Karen Bradley ist eine 48-jährige, konservative Abgeordnete für einen englischen Wahlkreis im britischen Unterhaus. Seit gut 13 Monaten amtiert sie als britische Nordirlandministerin im Kabinettsrang. Da Nordirland seit über zwei Jahren keine eigene Regierung mehr hat, verfügt Frau Bradley über beträchtliche Entscheidungskompetenzen.
Kurz nach ihrem Amtsantritt setzte sich Bradley ungläubigem Gespött aus, als sie in einem Interview zugab, sie habe bisher nicht gewusst, dass das Wahlverhalten in Nordirland konfessionell bestimmt sei, dass also Katholiken nur im Ausnahmefall für unionistische Parteien stimmten und umgekehrt. Immerhin war die Ministerin, eine qualifizierte Steuerberaterin, bei der Unterzeichnung des nordirischen Karfreitagsabkommens schon 28 Jahre alt gewesen.
Zwischenzeitlich wenig dazugelernt
Am Mittwoch nun offenbarte Frau Bradley im Unterhaus, dass sie in der Zwischenzeit wenig dazugelernt hat. Sie beantwortete die Frage einer unionistischen Abgeordneten aus Nordirland, wann sie endlich die Strafverfolgung von Terroristen beschleunigen werde, die für über neunzig Prozent der Opfer des Nordirlandkonflikts verantwortlich gewesen seien.
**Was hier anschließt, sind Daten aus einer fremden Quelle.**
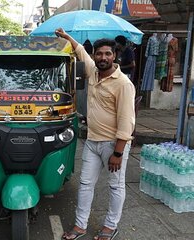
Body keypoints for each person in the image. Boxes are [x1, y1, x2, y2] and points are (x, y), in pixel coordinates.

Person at [55, 28, 135, 240]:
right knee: (85, 184)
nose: (103, 57)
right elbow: (80, 50)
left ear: (114, 56)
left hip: (113, 145)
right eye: (99, 54)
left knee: (115, 186)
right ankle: (80, 226)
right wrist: (65, 37)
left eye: (108, 54)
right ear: (95, 56)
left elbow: (127, 121)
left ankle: (110, 226)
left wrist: (117, 153)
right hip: (92, 141)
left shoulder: (124, 84)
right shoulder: (93, 72)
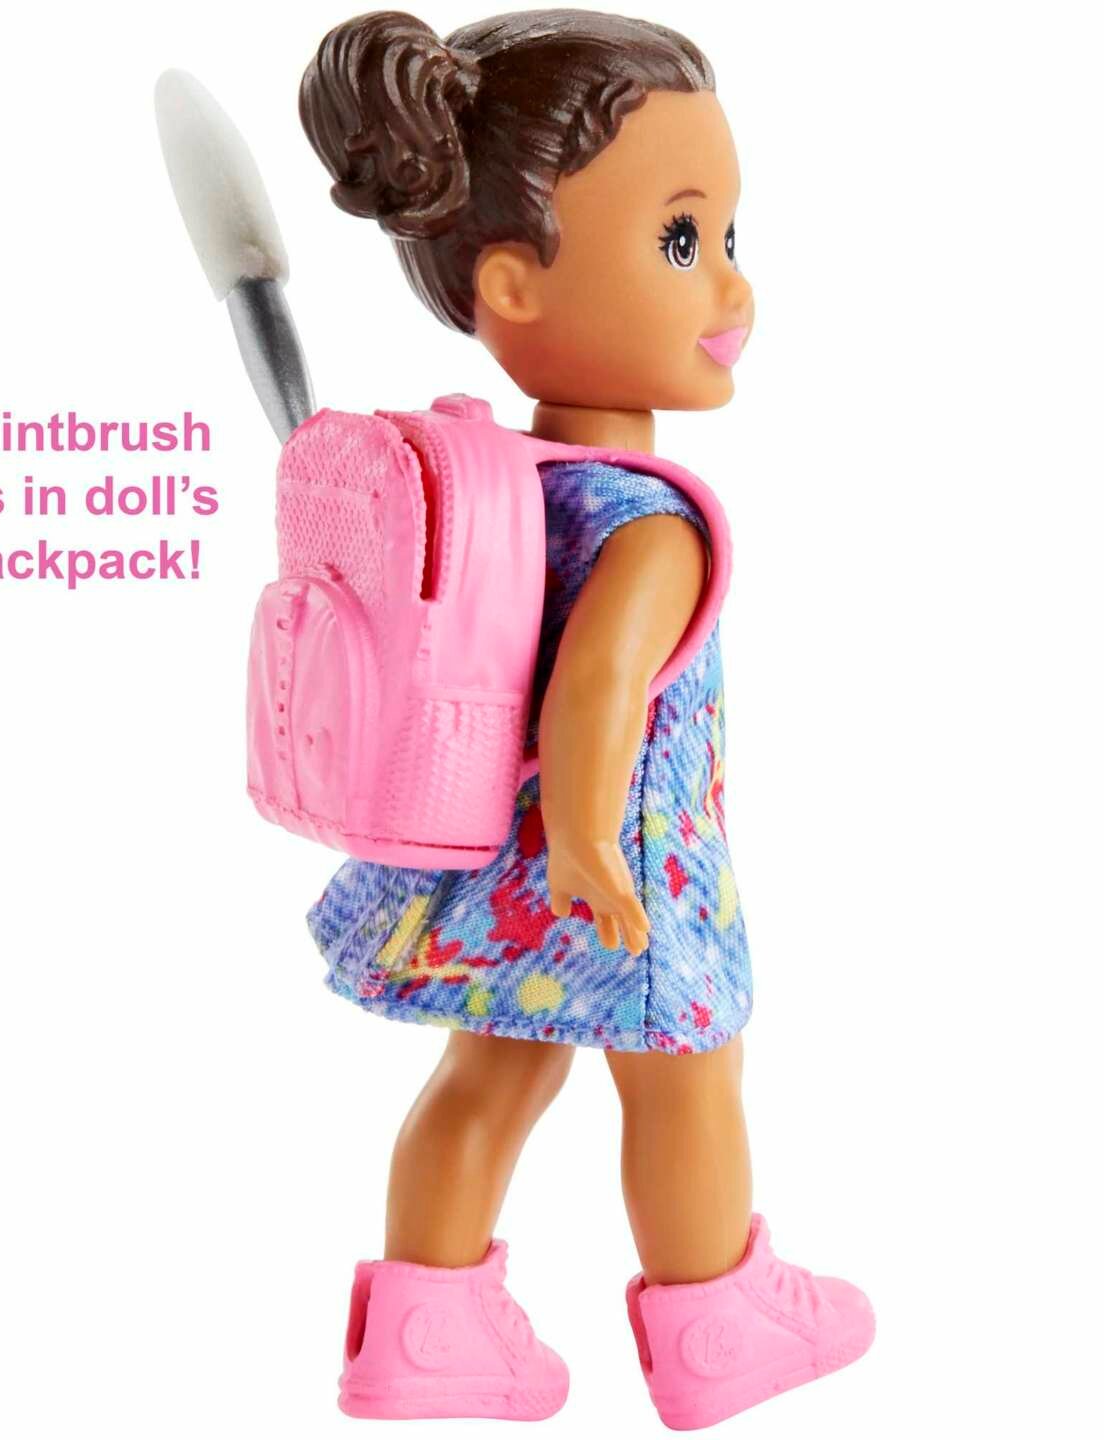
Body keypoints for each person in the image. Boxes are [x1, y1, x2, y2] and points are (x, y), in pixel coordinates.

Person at [298, 11, 874, 1427]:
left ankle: (424, 1331)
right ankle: (721, 1322)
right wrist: (591, 846)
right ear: (513, 282)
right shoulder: (649, 523)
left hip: (489, 859)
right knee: (690, 1076)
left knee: (491, 1068)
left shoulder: (493, 481)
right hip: (618, 867)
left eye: (727, 234)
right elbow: (600, 684)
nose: (731, 282)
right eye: (681, 241)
Karen Bradley übernahm die Prozentzahl; das seien alles Verbrechen gewesen. Die weniger als zehn Prozent der Todesfälle, die vom Militär oder der Polizei verursacht wurden, seien keine Verbrechen gewesen. Die Sicherheitskräfte hätten auf Befehl gehandelt und ihre Pflicht würdig und angemessen erfüllt.
Rücktritt gefordert
Abgesehen davon, dass die Prozentzahl eher bei elf liegt, und dass sie jene Terroranschläge ausklammert, die mit Duldung oder gar Ermutigung des Staates verübt wurden, löste die Schwarzweiss-Malerei der Ministerin Empörung aus. Nordirische Politiker verlangten Bradleys Rücktritt. Der irische Aussenminister, Simon Coveney, traf sie gestern Abend spontan in London für eine Gardinenpredigt.
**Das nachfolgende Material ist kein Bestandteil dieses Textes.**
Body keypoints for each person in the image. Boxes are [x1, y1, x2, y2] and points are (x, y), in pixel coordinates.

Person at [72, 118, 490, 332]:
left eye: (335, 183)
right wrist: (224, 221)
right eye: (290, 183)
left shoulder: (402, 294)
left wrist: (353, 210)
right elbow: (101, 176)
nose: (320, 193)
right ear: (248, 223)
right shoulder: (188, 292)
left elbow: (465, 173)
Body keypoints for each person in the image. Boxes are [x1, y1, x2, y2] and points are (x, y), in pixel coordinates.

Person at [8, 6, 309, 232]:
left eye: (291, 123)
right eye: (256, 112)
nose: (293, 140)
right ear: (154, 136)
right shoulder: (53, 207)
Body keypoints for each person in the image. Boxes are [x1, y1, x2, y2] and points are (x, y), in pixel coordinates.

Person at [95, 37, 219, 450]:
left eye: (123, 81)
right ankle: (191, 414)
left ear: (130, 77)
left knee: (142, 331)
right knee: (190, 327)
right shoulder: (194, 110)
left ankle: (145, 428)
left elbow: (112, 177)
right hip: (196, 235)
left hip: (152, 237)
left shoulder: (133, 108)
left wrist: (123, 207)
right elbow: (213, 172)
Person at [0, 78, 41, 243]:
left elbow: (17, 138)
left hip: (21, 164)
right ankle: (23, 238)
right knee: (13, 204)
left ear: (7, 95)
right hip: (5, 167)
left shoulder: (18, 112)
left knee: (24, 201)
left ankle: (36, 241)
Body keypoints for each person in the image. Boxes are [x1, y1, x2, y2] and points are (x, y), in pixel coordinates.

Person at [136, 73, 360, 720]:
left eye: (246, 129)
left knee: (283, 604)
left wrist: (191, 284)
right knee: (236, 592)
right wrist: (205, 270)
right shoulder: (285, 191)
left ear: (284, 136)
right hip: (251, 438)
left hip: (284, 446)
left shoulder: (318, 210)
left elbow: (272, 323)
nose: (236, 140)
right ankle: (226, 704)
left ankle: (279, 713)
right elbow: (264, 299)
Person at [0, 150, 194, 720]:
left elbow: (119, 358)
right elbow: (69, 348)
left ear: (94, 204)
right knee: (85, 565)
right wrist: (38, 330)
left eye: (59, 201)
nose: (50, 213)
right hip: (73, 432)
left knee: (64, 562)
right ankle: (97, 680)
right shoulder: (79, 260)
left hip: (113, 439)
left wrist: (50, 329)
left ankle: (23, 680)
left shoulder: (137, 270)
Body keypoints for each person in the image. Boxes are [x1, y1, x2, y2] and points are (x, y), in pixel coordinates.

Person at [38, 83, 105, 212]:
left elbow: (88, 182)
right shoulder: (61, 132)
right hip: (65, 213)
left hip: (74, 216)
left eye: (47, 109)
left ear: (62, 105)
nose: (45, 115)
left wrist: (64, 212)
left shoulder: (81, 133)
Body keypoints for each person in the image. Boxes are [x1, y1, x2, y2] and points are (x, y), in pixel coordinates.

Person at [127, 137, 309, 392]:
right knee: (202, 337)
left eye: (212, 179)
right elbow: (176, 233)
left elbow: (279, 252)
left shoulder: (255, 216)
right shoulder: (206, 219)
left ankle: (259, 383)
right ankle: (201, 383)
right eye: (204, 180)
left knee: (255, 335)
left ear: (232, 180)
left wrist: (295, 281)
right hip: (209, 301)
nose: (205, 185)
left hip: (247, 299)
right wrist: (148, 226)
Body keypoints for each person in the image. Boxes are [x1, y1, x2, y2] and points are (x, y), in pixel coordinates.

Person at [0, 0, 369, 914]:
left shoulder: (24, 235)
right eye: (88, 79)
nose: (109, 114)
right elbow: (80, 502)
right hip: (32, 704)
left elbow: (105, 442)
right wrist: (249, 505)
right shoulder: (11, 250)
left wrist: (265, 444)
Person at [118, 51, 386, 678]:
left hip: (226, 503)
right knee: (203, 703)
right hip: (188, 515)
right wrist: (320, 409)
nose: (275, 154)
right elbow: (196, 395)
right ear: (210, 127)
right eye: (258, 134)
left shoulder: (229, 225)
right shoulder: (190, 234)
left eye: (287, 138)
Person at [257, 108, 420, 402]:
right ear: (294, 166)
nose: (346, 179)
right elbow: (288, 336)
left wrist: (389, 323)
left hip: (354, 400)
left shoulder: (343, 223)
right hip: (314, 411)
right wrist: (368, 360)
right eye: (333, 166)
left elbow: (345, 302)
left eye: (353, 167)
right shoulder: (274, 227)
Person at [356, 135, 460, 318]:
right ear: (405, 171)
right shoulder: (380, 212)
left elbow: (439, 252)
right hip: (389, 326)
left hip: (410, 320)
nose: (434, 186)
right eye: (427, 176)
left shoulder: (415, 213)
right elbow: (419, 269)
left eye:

Coveneys Chef, Premierminister Leo Varadkar, hielt sich heute hörbar zurück. Es sei nicht seine Aufgabe, die Zusammensetzung einer anderen Regierung zu bestimmen, das obliege Theresa May und Frau Bradley selbst. Diese war am Mittwoch nochmals ins Unterhaus geeilt, fand aber erneut die richtigen Worte nicht.
Mangel an Verständnis für Nordirland
Erst heute Mittag kam die Entschuldigung. Zu spät, meinte die frühere Ombudsfrau für die nordirische Polizei, Nuala O'Loan, eine mutige, abwägende Frau, gegenüber der BBC. Die Aussage zeige den Mangel an Verständnis für Nordirland, das nicht weiter eine derart ignorante Ministerin haben dürfe, die überdies die Grundprinzipien von Regierung und Recht nicht begreife.
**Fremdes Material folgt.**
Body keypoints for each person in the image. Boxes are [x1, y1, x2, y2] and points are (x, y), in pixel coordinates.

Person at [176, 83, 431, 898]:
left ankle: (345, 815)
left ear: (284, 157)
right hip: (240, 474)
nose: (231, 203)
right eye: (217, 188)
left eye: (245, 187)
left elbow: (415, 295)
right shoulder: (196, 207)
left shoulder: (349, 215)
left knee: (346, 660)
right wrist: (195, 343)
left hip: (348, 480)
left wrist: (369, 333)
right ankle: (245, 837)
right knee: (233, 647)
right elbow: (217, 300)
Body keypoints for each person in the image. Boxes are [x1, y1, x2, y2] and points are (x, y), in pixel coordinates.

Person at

O'Loan bezog sich hier auf die für heute in einer Woche erwartete Entscheidung der nordirischen Staatsanwaltschaft, ob formell Strafklage gegen 17 Angehörige des britischen Militärs erhoben werden solle, die 1972 14 Bürgerrechts-Demonstranten in Derry erschossen hatten. Premierminister David Cameron hatte sich einst für «Bloody Sunday» formell entschuldigt, doch auch das scheint der amtierenden Ministerin entgangen zu sein.
Der eklatante Fauxpas wirft nicht bloss Fragen nach der Kompetenz britischer Minister auf – das allein wäre schon schlimm genug –, sondern auch Zweifel daran, was gut ausgebildete Engländerinnen über ihre Nachbarinsel lernen – namentlich jenen Teil, der zum britischen Staat dazugehört.